Article 9(1)(b)/Article 5(1)(b)
It was held that there was no likelihood of confusion on the part of taxi drivers between the Trade Marks and the Defendants’ new Metrocab, even LTC themselves appeared to concede this. In the instance that he was wrong about the average consumer, Arnold J also considered the likelihood of confusion on the part of consumers of taxi services. He held that whilst the low degree of attention by such consumers was a factor favouring likelihood of confusion, the low distinctive character and the low degree of similarity between the Trade Marks and the new Metrocab outweighed this and as such he held there was no likelihood of confusion and concluded that the Defendants had not infringed either of the Trade Marks under Article 9(1)(b) or Article 5(1)(b).
Article 9(1)(c)/Article 5(1)(b)
Arnold J found that the new Metrocab was sufficiently similar to the Trade Marks to remind the average consumer of each of the Trade Marks, whilst appreciating that it differed from them. He held that there was no detriment to the Trade Marks’ distinctive character, and the nature of the association the average consumer would make would be simply that all three shapes are species of the genus London taxi.
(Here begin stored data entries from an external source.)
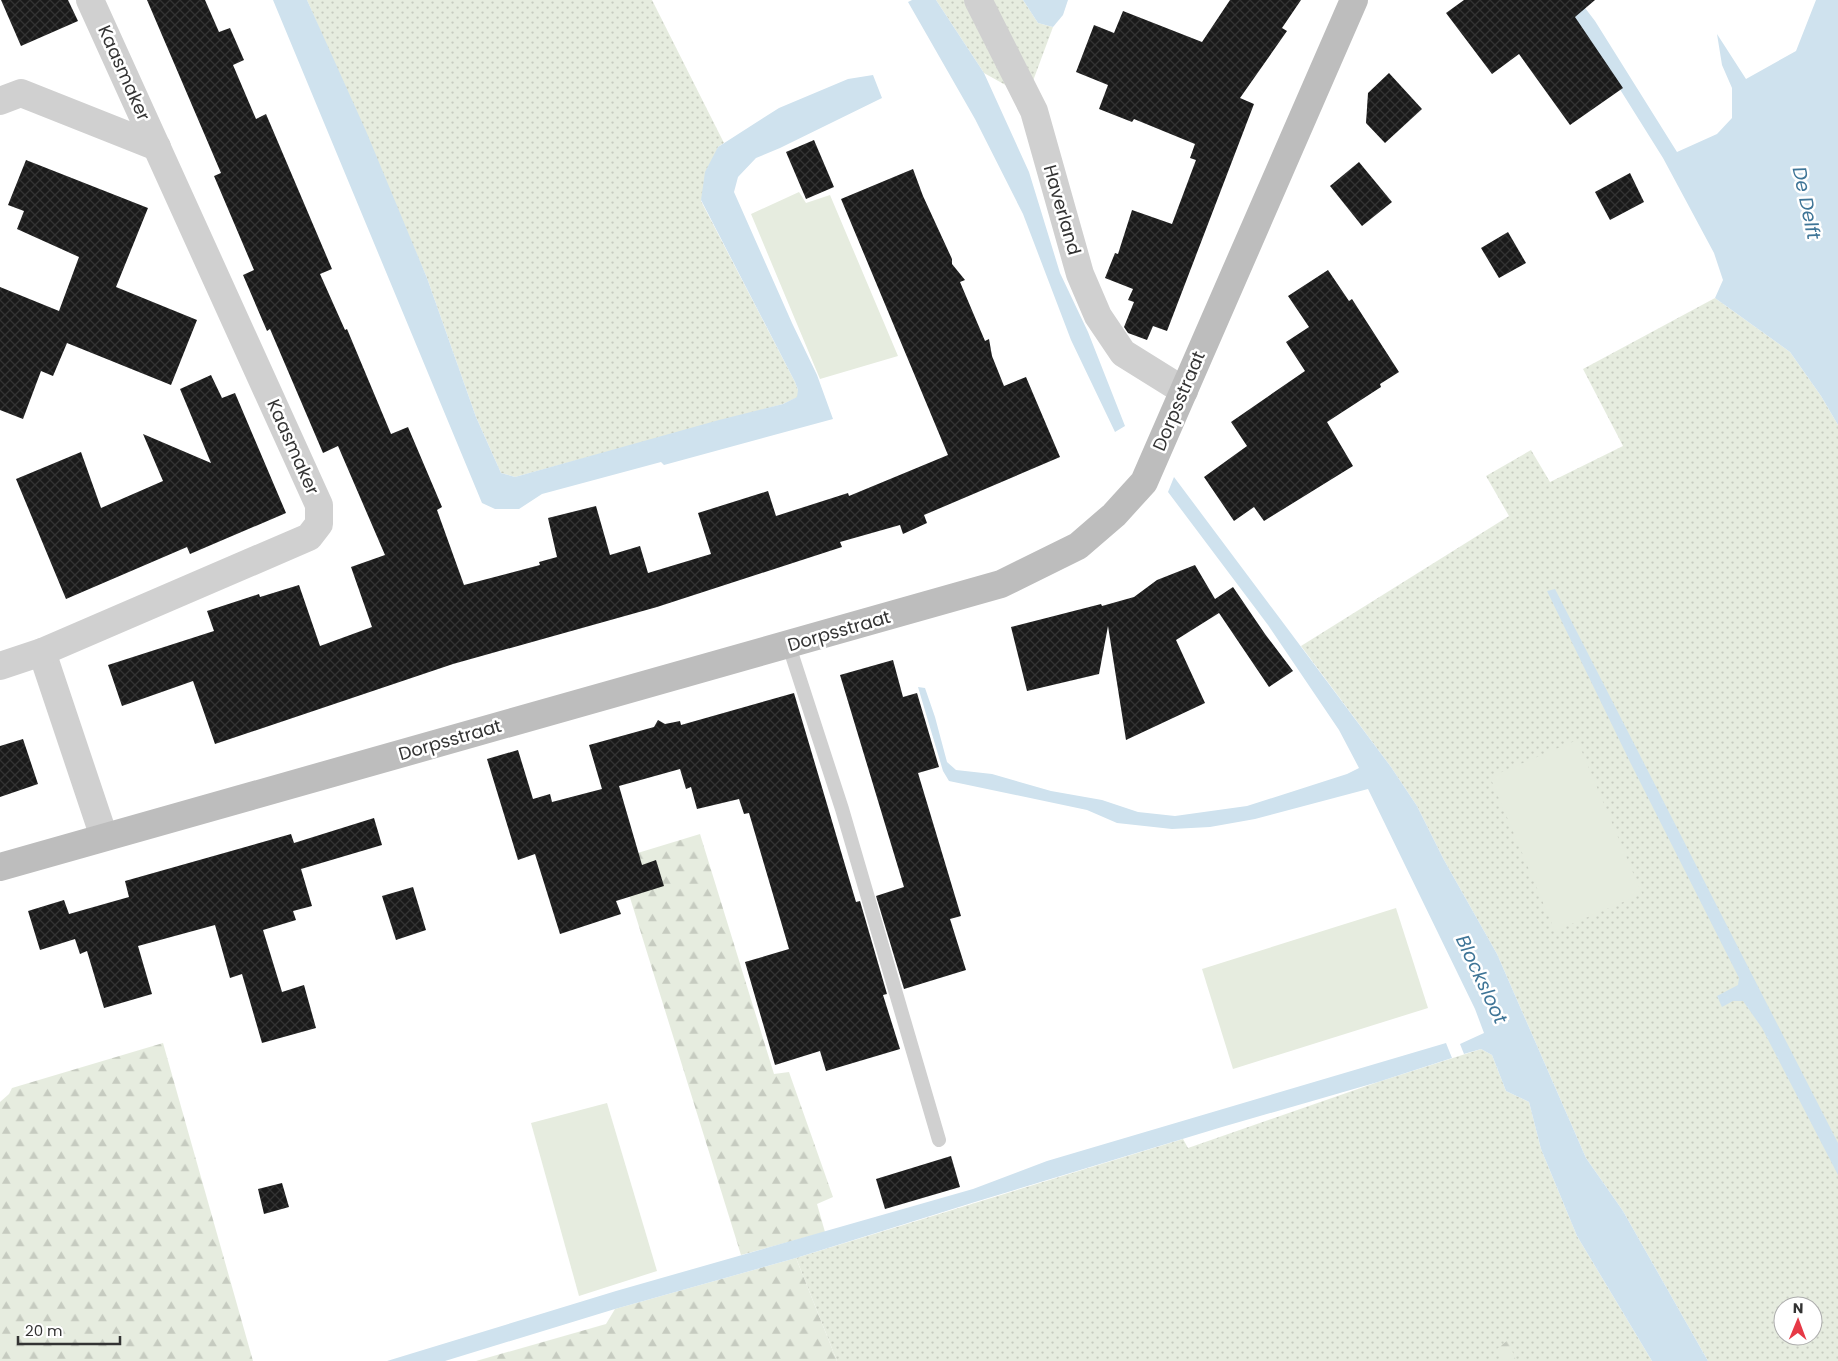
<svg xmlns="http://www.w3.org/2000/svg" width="1838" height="1361" font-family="Poppins,sans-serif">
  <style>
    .grass { fill: url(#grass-dots); fill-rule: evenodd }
    .forest { fill: url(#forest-firs) }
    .green { fill: #e6ecdf }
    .water { fill: #cfe2ee }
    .building { fill: url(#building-cross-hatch) }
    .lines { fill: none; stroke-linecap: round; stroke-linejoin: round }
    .lane { stroke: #d0d0d0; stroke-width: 14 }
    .street { stroke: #d0d0d0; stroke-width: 28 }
    .secondary { stroke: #bdbdbd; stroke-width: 28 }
    .labels { text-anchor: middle; stroke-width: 5; stroke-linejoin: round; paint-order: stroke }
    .street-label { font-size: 18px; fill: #333; stroke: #fff }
    .water-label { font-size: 19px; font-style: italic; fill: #3f7597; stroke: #fff }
  </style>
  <defs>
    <pattern id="grass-dots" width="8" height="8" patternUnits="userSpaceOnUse" patternTransform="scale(1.25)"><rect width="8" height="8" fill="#e6ecdf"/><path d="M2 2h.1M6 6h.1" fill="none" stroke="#c6cbc0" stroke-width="1.8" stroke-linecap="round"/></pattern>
    <pattern id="forest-firs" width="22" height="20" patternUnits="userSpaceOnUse" patternTransform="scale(1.25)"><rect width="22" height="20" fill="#e6ecdf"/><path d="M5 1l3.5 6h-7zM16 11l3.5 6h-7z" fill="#c6cbc0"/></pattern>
    <pattern id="building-cross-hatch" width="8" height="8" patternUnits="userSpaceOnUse" patternTransform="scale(1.25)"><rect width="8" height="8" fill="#1a1a1a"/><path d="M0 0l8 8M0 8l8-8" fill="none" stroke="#333"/></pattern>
  </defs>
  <rect width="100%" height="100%" fill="#fff"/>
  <g class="grass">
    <path d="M 307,0 L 652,0 L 724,143 L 718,147 L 701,201 L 795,382 L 798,390 L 798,397 L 783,404 L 515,477 L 501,473 L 476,417 L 427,278 Z"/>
    <path d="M 936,0 L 1023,0 L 1038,23 L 1053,27 L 1027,97 L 984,73 Z"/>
    <path d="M 1715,298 L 1790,352 L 1821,396 L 1838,425 L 1838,1361 L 1708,1361 L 1623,1211 L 1586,1158 L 1497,954 L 1444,860 L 1417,806 L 1391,767 L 1301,646 L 1509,516 L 1486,476 L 1531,450 L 1550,482 L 1623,446 L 1583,369 ZM 1783,1306 L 1813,1306 L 1813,1336 L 1783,1336 Z"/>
    <path d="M 1481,1049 L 1492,1055 L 1506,1091 L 1529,1102 L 1541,1149 L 1577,1236 L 1652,1361 L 837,1361 L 796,1258 L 1183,1139 L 1188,1148 L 1378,1082 Z"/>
  </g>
  <g class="forest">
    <path d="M 700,834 L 774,1074 L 789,1072 L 833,1197 L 817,1204 L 825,1232 L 741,1255 L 618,859 Z"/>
    <path d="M 163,1043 L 253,1361 L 0,1361 L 0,1102 L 9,1094 L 12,1088 Z"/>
    <path d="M 796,1258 L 837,1361 L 476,1361 L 606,1324 L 615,1309 Z"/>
    <path d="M 1508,1340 L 1516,1361 L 1502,1361 L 1497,1349 Z"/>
  </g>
  <g class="green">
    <path d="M 799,192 L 806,203 L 830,195 L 898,356 L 820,379 L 751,214 Z"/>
    <path d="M 1577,740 L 1642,894 L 1555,931 L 1490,777 Z"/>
    <path d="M 1396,908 L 1428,1008 L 1233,1069 L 1202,969 Z"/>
    <path d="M 607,1103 L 657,1271 L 579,1296 L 531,1123 Z"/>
  </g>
  <g class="water">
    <path d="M 273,0 L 307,0 L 366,131 L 427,278 L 476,417 L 501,473 L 515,477 L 719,420 L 783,404 L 797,397 L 798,390 L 795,382 L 701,200 L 705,172 L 718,147 L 779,108 L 848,79 L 873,75 L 882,98 L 780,148 L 756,158 L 738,177 L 734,192 L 792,323 L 817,375 L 833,419 L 664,465 L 661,462 L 542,494 L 519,509 L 495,509 L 482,503 Z"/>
    <path d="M 912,0 L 936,0 L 984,73 L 1029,172 L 1060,273 L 1088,332 L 1125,426 L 1115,432 L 1071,340 L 1023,214 L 975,119 L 908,2 Z"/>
    <path d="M 1023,0 L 1068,0 L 1063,15 L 1053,27 L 1038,23 Z"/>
    <path d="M 1564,0 L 1579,0 L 1595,21 L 1677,152 L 1717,134 L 1732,118 L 1732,88 L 1722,65 L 1717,34 L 1746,79 L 1796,51 L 1816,0 L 1838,0 L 1838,425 L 1821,396 L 1790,352 L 1715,298 L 1723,280 L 1714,253 L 1663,158 Z"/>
    <path d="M 1174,477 L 1391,767 L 1417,806 L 1444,860 L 1497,954 L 1586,1158 L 1623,1211 L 1708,1361 L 1652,1361 L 1577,1236 L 1541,1149 L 1529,1102 L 1506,1091 L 1492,1055 L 1481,1049 L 1464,1054 L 1460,1044 L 1484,1033 L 1475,1009 L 1368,789 L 1255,819 L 1210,827 L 1172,829 L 1117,823 L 1087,810 L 949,781 L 943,771 L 918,687 L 925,688 L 935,717 L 947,762 L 956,770 L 992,774 L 1051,791 L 1102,800 L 1138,812 L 1175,816 L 1247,806 L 1347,774 L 1359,768 L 1339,730 L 1268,625 L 1168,492 Z"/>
    <path d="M 1555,589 L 1838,1143 L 1838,1175 L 1762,1028 L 1743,1001 L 1733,1001 L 1722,1007 L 1717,996 L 1738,985 L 1739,978 L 1631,764 L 1547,591 Z"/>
    <path d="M 1446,1043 L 1452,1058 L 1378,1082 L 1222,1127 L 975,1202 L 796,1258 L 615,1309 L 445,1361 L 387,1361 L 616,1291 L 973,1189 L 1047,1161 Z"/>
  </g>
  <g class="building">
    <path d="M 1,0 L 68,0 L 78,21 L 21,46 Z"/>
    <path d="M 147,0 L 205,0 L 219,32 L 230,28 L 244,60 L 233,65 L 256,119 L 266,114 L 332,269 L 320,274 L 345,330 L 347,329 L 391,434 L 408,427 L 442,507 L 437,510 L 464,585 L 540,565 L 539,562 L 557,557 L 548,518 L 596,506 L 610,555 L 640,546 L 648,573 L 711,554 L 698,513 L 768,491 L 776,516 L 848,493 L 849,496 L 948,455 L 841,199 L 913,169 L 923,196 L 952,259 L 952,264 L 965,280 L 960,282 L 985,341 L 989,339 L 992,356 L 1004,386 L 1026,377 L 1060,457 L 924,515 L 927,523 L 903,534 L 900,525 L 840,542 L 842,547 L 657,607 L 453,664 L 215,744 L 193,681 L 122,706 L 108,665 L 214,631 L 207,611 L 259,594 L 260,597 L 299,585 L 320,646 L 372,627 L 351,567 L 385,555 L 338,446 L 323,453 L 270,329 L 267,331 L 243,275 L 254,270 L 214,176 L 221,173 Z"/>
    <path d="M 1230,0 L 1301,0 L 1282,28 L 1287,31 L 1240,98 L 1254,104 L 1167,331 L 1153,326 L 1147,340 L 1128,333 L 1124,327 L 1134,302 L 1128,300 L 1133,289 L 1105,278 L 1115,253 L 1118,254 L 1132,210 L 1172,224 L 1196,160 L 1190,158 L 1195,144 L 1134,119 L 1132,122 L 1099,109 L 1108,85 L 1076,72 L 1094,25 L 1114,33 L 1123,11 L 1202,42 Z"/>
    <path d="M 1464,0 L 1595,0 L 1575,17 L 1623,88 L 1570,125 L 1519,54 L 1492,74 L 1446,13 Z"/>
    <path d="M 1389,73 L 1422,109 L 1385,143 L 1366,123 L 1368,93 Z"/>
    <path d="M 814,140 L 834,187 L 806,199 L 786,152 Z"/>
    <path d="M 26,160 L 148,208 L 116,287 L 197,320 L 171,385 L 67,343 L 53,376 L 41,371 L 23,419 L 0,410 L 0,287 L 59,311 L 79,257 L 17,229 L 24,211 L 8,205 Z"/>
    <path d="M 1359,162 L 1392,202 L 1362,226 L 1330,186 Z"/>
    <path d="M 1630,173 L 1644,202 L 1610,220 L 1595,192 Z"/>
    <path d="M 1508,232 L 1526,263 L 1499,278 L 1481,248 Z"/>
    <path d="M 1328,270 L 1349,301 L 1352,299 L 1399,372 L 1380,384 L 1381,387 L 1327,422 L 1353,466 L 1264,521 L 1254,507 L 1234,521 L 1204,477 L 1247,446 L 1231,422 L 1305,371 L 1286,342 L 1309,327 L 1288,296 Z"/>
    <path d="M 211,375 L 222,398 L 235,393 L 286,513 L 190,554 L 187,547 L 66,599 L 16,479 L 81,452 L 101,508 L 163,481 L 143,434 L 211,463 L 180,389 Z"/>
    <path d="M 1195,565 L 1215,599 L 1233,587 L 1265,634 L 1293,671 L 1269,687 L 1219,613 L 1176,640 L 1205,703 L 1126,740 L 1108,626 L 1099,674 L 1027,691 L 1011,627 L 1101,604 L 1102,606 L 1134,597 L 1157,580 Z"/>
    <path d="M 893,660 L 903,697 L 917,693 L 939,767 L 918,773 L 961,916 L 950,919 L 966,970 L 904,989 L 876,896 L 904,887 L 840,675 Z"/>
    <path d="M 794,693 L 856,902 L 860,901 L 887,994 L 883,995 L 900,1049 L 826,1071 L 820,1051 L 775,1065 L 745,962 L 789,949 L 749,813 L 744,814 L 739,799 L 697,809 L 691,787 L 686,789 L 680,769 L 619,786 L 642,865 L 656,860 L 664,886 L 616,901 L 621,914 L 560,934 L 535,854 L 518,860 L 487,759 L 518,750 L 533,799 L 550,794 L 552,802 L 602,789 L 589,745 L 654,727 L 658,720 L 665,724 L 680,721 L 681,725 Z"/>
    <path d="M 23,739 L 38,784 L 0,797 L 0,746 Z"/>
    <path d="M 374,818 L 382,845 L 301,869 L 312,906 L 293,911 L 296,920 L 263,930 L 282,992 L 304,985 L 316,1028 L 262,1043 L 242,974 L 230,978 L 215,925 L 138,946 L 152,994 L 104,1008 L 87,951 L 80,954 L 75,939 L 40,950 L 28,911 L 64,900 L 69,914 L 129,897 L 125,881 L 291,834 L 294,843 Z"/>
    <path d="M 413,887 L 426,930 L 396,940 L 382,896 Z"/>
    <path d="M 951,1156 L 960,1187 L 885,1209 L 876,1179 Z"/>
    <path d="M 282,1183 L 289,1207 L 264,1214 L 258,1189 Z"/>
  </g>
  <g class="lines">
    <path class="lane" d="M 789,646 L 842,809 L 939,1140"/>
    <g class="street">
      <path d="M 978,0 L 1034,111 L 1080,274 L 1098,316 L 1123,353 L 1184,391"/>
      <path d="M 0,101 L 21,93 L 157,147"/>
      <path d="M 42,652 L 104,837"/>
      <path d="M 0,666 L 42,652 L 309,537 L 319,524 L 319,505 L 90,0"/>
    </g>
    <path class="secondary" d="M 0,867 L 1001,584 L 1078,546 L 1114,515 L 1144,482 L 1354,0"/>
  </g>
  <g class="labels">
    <g class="street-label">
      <text transform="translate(124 73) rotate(66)" y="6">Kaasmaker</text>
      <text transform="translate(1062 210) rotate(74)" y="6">Haverland</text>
      <text transform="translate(1179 401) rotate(-67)" y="6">Dorpsstraat</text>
      <text transform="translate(293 447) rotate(66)" y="6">Kaasmaker</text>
      <text transform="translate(839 631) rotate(-16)" y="6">Dorpsstraat</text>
      <text transform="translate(450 740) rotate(-16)" y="6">Dorpsstraat</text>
    </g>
    <g class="water-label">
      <text transform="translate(1807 203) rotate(78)" y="7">De Delft</text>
      <text transform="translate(1482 979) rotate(65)" y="7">Blocksloot</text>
    </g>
  </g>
  <g transform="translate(1798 1321) rotate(1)"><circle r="24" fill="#ffffff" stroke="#adadad"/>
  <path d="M0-4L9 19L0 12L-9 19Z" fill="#e63946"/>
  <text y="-8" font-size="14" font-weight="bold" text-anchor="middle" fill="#333333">N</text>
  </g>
  <path d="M18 1336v8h102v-8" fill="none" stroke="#333333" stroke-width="2.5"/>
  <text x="25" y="1336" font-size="15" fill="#333333" stroke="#ffffff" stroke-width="4" paint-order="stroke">20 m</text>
</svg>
Held therefore that there was no infringement under Article 9(1)(c) or Article 5(2).
In any event Arnold J found, that if necessary, he would have held that the Defendants had a defence under Article 12(b) and Article 6(1)(b), namely that use of the sign was as an indication of the kind of goods.
Arnold J accepted that for the purpose of passing off, LTC could in principle claim goodwill in features of the shape which are common to all four models. However, on further analysis, LTC’s claim to goodwill was not based on specific features of shape common to the four taxi models, but upon abstractions which describe the common features of the four models. For example, a large and upright windscreen; a tapering bonnet; a prominent grille and a central ‘TAXI’ light on the roof. Assuming that a claim to goodwill can be made at this level of abstraction, it increased LTC’s difficulty of establishing that such features denote the source of its taxis.
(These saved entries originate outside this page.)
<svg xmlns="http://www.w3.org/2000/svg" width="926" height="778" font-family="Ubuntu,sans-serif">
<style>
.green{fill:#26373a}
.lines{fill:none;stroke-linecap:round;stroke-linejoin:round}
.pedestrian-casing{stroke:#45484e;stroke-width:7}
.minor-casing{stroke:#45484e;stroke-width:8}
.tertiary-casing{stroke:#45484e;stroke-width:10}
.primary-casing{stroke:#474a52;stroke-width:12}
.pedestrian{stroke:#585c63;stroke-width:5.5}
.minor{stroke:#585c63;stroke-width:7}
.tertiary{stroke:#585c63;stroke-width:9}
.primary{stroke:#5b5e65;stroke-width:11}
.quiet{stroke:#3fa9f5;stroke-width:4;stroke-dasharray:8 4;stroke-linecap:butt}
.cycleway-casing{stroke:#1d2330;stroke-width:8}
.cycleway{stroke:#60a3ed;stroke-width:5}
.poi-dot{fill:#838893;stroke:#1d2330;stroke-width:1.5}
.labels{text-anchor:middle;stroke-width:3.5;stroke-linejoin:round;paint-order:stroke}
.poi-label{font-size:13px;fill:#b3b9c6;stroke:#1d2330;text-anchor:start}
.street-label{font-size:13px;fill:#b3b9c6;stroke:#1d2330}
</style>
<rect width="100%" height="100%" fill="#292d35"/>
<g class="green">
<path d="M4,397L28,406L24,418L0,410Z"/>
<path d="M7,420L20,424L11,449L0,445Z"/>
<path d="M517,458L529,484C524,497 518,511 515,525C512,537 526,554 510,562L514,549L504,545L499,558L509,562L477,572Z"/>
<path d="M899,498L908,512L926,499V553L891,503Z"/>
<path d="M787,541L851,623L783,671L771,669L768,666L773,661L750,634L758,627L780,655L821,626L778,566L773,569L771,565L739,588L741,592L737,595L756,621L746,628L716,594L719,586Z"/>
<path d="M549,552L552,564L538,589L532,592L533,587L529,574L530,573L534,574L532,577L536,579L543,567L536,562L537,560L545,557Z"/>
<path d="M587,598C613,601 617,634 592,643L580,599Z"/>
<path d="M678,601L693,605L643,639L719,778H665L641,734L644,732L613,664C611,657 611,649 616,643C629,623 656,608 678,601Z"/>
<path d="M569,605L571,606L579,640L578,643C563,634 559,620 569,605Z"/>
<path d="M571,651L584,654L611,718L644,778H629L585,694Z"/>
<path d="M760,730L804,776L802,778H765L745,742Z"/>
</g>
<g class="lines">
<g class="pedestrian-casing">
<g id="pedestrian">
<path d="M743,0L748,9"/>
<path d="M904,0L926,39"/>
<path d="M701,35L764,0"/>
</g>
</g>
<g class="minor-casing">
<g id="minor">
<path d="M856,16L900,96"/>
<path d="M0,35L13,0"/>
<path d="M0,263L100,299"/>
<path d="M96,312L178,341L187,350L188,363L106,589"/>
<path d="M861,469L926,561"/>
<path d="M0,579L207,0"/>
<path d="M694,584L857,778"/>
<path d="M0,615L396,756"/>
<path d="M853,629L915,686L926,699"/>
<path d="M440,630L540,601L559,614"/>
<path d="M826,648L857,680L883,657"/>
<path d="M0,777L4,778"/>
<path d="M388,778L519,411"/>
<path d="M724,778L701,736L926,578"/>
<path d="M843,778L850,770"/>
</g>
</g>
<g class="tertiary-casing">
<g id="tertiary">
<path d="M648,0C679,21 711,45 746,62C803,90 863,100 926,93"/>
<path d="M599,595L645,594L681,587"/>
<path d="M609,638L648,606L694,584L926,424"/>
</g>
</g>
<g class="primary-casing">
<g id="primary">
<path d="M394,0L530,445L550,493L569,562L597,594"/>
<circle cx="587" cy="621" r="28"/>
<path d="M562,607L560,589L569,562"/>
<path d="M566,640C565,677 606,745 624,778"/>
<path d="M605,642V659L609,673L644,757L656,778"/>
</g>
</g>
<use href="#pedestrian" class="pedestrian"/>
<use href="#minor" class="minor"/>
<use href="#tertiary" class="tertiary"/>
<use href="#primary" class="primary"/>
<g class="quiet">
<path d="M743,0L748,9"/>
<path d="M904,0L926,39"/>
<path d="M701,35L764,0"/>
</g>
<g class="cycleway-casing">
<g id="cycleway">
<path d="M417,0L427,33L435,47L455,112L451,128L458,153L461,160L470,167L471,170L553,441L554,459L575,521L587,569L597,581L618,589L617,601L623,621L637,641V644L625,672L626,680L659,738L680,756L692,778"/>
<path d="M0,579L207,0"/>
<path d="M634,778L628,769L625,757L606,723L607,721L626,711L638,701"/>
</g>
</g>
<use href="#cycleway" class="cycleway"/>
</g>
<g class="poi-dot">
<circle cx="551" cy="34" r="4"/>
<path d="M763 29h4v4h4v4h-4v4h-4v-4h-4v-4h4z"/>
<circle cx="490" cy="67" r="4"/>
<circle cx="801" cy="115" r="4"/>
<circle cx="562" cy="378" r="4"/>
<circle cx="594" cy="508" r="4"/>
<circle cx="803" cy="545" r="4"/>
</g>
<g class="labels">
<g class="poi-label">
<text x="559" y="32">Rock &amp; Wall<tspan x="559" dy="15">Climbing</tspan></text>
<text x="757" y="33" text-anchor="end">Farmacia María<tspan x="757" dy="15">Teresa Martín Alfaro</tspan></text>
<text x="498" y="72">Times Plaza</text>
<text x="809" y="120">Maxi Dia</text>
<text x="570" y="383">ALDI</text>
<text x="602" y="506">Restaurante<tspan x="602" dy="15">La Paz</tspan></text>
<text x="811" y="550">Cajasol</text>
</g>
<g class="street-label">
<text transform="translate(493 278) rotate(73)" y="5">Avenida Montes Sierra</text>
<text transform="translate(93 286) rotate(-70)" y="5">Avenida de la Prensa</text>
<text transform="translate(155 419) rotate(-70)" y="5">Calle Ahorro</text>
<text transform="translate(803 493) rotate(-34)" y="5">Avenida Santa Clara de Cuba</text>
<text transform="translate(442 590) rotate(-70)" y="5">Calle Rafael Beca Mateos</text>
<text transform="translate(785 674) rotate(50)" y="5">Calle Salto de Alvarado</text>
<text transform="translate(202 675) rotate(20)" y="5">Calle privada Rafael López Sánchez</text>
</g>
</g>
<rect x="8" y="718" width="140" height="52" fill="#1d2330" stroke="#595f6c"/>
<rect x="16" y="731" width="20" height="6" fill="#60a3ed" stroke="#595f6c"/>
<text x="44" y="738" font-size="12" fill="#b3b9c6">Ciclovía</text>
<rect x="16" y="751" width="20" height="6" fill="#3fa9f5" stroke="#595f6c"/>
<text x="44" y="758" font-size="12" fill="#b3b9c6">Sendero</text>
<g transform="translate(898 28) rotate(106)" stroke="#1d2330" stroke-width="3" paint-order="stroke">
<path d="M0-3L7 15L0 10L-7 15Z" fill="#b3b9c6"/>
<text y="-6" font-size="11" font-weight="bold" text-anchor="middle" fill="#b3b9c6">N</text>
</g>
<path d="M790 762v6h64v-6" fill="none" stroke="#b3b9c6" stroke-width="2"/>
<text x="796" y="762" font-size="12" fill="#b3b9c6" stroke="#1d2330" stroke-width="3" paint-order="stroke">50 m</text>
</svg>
Whilst Arnold J said there was considerable force in LTC’s submission that consumers of taxi services perceived these features as denoting that a vehicle was a licensed London taxi, he said that LTC had to go further and establish that these features denoted a particular source of London taxis. LTC relied on the same factors as it had in arguing that the Trade Marks had acquired distinctive character. For the same reasons, Arnold J rejected that these factors showed that consumers of taxis services relied upon these features as denoting the source of LTC’s taxis.
He found that there was no representation, as there was no evidence that the new Metrocab was likely to lead consumers to believe it came from the same source as LTC’s taxis and furthermore the Defendants did not intend to deceive the public. Finally he found that no damage occurred and therefore the claim for passing off failed.
This case highlights the difficulties in attempting to enforce a trade mark registration in respect of the shape of the goods. The particular difficulty in this case was Arnold J’s finding that the average consumer of the goods (whether taxi drivers or consumers of taxi services) did not consider the shape of the taxis indicated that the origin of the taxis was LTC. In line with a number of recent decisions involving shape marks, the judge found that origin was indicated by conventional word and figurative marks, and not the shape of the taxis.
Another key point from the case is Arnold J’s analysis of whether the trade marks consisted exclusively of the shape which gave substantial value to the goods. Arnold J applied Hauck and suggested that if a three-dimensional trade mark was capable of protection by other intellectual property rights (whether it was protected by such rights was irrelevant), the mark will fall foul of Article 3(1)(e)(iii) of the Directive and will be found to be invalid. Ironically in this case, Arnold J also used LTC’s own case for acquired distinctiveness, to add weight to his finding that that the shape of the marks must also add substantial value.